[RECORDS PROVIDED Boundary: Start]

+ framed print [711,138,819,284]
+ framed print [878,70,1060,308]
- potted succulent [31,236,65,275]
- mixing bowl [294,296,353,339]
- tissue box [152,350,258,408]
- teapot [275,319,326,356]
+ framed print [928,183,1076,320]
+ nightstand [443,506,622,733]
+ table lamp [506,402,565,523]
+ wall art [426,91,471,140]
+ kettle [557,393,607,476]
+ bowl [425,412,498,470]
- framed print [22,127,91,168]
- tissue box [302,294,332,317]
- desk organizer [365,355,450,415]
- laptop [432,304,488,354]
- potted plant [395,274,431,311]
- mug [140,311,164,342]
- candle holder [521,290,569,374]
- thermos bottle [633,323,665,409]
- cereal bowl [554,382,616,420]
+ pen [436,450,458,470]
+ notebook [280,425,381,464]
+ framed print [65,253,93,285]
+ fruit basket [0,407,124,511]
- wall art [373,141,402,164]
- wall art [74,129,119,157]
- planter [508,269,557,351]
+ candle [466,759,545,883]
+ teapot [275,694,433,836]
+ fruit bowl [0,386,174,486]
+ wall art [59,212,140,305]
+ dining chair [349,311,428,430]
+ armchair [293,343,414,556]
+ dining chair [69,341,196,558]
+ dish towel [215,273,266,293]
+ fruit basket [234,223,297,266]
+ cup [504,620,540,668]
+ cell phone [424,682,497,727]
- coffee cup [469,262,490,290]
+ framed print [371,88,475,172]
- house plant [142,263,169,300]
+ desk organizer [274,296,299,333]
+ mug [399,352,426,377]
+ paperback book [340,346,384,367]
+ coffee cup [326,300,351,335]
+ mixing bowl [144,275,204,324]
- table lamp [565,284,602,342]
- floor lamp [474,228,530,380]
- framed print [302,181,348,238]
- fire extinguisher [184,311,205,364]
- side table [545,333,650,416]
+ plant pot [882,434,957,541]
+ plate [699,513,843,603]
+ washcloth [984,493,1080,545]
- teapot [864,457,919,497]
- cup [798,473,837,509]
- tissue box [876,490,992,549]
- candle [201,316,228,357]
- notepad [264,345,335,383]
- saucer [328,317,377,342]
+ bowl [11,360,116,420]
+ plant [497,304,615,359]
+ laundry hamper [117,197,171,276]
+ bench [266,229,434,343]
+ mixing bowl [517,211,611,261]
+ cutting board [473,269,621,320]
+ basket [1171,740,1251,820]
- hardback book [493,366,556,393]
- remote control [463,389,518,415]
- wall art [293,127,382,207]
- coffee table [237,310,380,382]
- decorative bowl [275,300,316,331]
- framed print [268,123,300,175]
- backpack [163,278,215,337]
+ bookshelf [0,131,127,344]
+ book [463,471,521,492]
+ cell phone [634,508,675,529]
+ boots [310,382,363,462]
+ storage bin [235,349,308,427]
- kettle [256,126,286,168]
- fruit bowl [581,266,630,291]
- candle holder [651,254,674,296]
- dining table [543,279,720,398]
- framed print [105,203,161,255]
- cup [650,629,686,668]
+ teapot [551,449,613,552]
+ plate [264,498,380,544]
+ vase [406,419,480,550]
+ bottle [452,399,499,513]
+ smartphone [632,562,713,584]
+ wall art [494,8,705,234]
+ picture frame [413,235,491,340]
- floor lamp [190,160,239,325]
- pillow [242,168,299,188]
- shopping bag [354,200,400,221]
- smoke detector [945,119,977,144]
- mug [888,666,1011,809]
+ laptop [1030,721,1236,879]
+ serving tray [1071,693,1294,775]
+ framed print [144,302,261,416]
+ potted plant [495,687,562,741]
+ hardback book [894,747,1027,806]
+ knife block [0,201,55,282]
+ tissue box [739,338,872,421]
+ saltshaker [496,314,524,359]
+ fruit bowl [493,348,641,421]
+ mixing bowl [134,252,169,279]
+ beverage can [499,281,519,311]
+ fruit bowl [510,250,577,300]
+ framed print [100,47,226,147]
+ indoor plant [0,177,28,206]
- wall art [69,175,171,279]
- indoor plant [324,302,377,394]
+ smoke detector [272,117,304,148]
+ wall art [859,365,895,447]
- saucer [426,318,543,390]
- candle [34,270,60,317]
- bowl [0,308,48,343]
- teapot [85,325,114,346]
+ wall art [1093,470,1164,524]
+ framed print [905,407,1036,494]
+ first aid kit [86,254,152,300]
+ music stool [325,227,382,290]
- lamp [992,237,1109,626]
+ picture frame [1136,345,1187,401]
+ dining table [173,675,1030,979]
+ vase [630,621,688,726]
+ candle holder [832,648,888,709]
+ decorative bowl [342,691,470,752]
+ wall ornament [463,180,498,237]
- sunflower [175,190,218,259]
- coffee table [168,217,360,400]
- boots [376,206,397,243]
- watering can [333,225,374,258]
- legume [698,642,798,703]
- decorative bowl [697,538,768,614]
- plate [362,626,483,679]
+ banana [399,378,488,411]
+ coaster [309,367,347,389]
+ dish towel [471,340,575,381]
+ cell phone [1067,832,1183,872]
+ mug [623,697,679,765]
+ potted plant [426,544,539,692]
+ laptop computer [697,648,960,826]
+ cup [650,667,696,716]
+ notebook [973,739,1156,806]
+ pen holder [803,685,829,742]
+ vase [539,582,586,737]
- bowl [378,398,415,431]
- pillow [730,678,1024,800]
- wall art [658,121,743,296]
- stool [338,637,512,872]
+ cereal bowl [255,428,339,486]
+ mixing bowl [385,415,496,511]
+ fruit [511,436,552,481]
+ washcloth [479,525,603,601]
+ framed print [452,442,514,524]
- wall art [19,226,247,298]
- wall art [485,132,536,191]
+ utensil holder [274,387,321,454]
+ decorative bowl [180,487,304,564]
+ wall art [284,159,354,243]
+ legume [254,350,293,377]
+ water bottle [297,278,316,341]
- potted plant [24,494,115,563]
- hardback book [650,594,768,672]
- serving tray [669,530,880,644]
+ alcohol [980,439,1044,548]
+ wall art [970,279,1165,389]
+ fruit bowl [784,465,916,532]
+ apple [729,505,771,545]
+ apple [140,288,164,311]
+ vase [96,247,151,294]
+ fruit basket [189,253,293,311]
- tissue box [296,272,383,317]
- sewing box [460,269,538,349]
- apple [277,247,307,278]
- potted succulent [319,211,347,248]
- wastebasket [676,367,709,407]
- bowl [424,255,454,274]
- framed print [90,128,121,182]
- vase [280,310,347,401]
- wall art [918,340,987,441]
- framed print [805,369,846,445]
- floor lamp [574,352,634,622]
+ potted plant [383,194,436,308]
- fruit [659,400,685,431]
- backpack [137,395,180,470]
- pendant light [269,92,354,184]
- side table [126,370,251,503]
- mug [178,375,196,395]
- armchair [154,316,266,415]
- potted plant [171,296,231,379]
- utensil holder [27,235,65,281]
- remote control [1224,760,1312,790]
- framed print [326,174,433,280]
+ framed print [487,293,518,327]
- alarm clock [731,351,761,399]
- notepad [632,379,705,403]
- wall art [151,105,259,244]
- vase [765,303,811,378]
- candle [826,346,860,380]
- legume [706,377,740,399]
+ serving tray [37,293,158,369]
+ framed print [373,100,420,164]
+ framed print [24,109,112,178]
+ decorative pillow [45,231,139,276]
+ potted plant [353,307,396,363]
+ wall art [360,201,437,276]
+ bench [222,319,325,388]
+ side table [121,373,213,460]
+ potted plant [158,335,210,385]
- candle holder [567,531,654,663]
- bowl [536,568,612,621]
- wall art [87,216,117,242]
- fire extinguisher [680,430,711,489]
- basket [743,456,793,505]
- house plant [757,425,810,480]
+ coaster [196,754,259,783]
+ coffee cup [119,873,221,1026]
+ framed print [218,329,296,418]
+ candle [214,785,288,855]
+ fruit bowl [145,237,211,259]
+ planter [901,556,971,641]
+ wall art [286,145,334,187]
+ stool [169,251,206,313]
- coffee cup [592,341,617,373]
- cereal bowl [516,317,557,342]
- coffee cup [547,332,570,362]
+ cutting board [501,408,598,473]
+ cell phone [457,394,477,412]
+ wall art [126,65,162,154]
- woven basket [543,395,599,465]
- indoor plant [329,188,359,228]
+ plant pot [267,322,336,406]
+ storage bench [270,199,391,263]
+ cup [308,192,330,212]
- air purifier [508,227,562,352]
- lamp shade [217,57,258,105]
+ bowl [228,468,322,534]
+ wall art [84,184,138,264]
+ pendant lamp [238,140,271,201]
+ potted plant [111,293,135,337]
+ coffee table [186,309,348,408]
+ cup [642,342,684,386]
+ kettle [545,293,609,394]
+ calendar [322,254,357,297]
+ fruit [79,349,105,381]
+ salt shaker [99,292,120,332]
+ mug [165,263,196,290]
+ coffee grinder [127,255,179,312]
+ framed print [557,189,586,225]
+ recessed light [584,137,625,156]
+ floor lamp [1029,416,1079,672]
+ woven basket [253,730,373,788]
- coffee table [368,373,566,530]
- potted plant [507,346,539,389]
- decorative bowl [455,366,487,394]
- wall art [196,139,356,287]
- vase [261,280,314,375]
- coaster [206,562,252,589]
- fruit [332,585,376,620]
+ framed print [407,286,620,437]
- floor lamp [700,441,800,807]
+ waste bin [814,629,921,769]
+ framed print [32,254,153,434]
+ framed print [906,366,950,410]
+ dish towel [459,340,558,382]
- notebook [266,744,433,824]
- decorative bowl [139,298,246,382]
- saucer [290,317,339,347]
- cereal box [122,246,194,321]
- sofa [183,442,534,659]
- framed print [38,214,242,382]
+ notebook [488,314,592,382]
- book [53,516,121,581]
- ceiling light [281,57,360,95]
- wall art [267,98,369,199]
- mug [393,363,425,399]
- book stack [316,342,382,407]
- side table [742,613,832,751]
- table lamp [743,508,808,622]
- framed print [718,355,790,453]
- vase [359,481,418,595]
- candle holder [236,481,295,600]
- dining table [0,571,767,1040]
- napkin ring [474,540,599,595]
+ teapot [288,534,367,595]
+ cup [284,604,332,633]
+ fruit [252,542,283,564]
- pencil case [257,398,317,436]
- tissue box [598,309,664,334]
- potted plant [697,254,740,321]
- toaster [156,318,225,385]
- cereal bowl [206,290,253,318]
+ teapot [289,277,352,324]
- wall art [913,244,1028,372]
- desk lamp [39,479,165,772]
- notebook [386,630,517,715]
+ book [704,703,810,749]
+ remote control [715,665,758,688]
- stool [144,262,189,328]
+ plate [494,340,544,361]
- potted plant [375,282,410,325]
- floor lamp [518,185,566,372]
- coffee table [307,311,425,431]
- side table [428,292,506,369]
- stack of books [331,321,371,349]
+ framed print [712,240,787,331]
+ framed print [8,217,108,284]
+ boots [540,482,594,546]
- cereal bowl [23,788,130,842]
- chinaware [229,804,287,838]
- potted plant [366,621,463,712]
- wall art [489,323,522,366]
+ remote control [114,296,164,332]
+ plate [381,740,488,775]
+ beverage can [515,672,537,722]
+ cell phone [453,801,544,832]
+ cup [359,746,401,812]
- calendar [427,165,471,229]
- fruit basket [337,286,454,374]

[RECORDS PROVIDED Boundary: End]

TASK PROMPT: What you write must be the entries restated word for word, from the opening line through the one holding "mixing bowl [144,275,204,324]", with nothing else.

THE ANSWER:
+ framed print [711,138,819,284]
+ framed print [878,70,1060,308]
- potted succulent [31,236,65,275]
- mixing bowl [294,296,353,339]
- tissue box [152,350,258,408]
- teapot [275,319,326,356]
+ framed print [928,183,1076,320]
+ nightstand [443,506,622,733]
+ table lamp [506,402,565,523]
+ wall art [426,91,471,140]
+ kettle [557,393,607,476]
+ bowl [425,412,498,470]
- framed print [22,127,91,168]
- tissue box [302,294,332,317]
- desk organizer [365,355,450,415]
- laptop [432,304,488,354]
- potted plant [395,274,431,311]
- mug [140,311,164,342]
- candle holder [521,290,569,374]
- thermos bottle [633,323,665,409]
- cereal bowl [554,382,616,420]
+ pen [436,450,458,470]
+ notebook [280,425,381,464]
+ framed print [65,253,93,285]
+ fruit basket [0,407,124,511]
- wall art [373,141,402,164]
- wall art [74,129,119,157]
- planter [508,269,557,351]
+ candle [466,759,545,883]
+ teapot [275,694,433,836]
+ fruit bowl [0,386,174,486]
+ wall art [59,212,140,305]
+ dining chair [349,311,428,430]
+ armchair [293,343,414,556]
+ dining chair [69,341,196,558]
+ dish towel [215,273,266,293]
+ fruit basket [234,223,297,266]
+ cup [504,620,540,668]
+ cell phone [424,682,497,727]
- coffee cup [469,262,490,290]
+ framed print [371,88,475,172]
- house plant [142,263,169,300]
+ desk organizer [274,296,299,333]
+ mug [399,352,426,377]
+ paperback book [340,346,384,367]
+ coffee cup [326,300,351,335]
+ mixing bowl [144,275,204,324]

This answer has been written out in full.